> _Problem to work on_
Restate the drift-time problem below starting at "The number density" and ending at "current of 3.0 A.", putting "cable" in place of "wire" throughout.

··· Given passage

Question

The number density of free electrons in a copper conductor estimated in Example 3.1 is $8.5 × 10^{28} m^{−3}$. How long does an electron take to drift from one end of a wire 3.0 m long to its other end? The area of cross-section of the wire is $2.0 × 10^{−6} m^2$ and it is carrying a current of 3.0 A.

Answer 1

Number density of free electrons in a copper conductor, $n = 8.5 × 10^{28} m^{−3}$ Length of the copper wire, $l = 3.0 m$
Area of cross-section of the wire,$A = 2.0 × 10^{−6} m^2$
Current carried by the wire,$I = 3.0 A$, which is given by the relation,
$I = nAeV_d$
Where,
e = Electric charge = $1.6 × 10^{−19} C$
$V_d = Drift\space velocity =\frac{ Length \space of \space the \space wire (I)}{Time \space taken\space to\space cover l (t)}$
$I = nAe\frac{l}{t}$
$t = \frac{nAel}{I}$
$t = \frac{3 \times 8.5 \times 10^{28} \times 2 \times10^{-6} \times 1.6 \times 10^{-19}}{3.0}$
$t = 2.7 \times 10^{4} s$
Therefore, the time taken by an electron to drift from one end of the wire to the other is $2.7 \times 10^{4} s.$

······
··· Dataset content

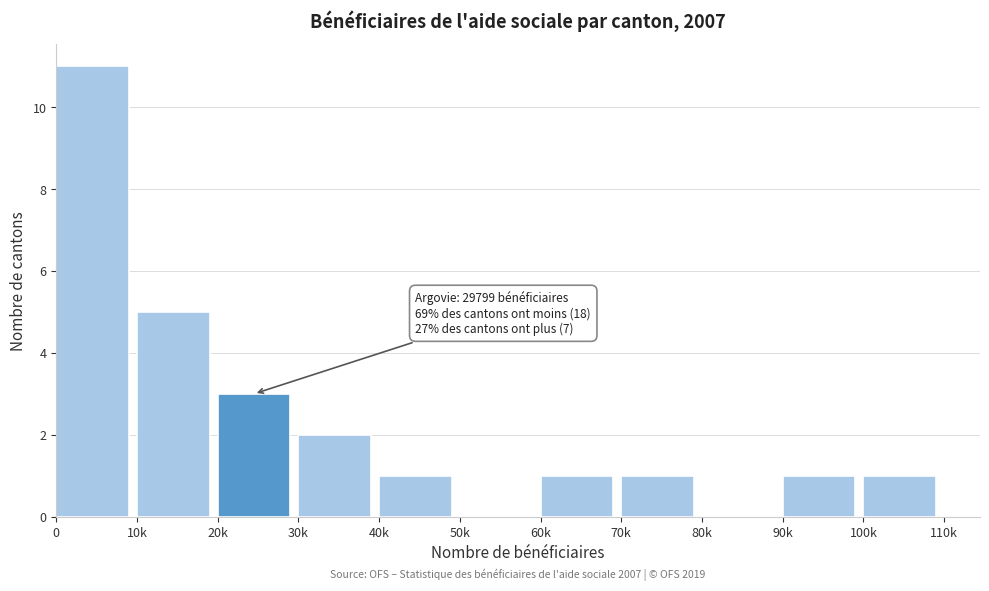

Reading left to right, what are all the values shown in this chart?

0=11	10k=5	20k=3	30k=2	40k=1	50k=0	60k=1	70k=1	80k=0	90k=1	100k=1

······

> _Finished exercise_
The number density of free electrons in a copper conductor estimated in Example 3.1 is $8.5 × 10^{28} m^{−3}$. How long does an electron take to drift from one end of a cable 3.0 m long to its other end? The area of cross-section of the cable is $2.0 × 10^{−6} m^2$ and it is carrying a current of 3.0 A.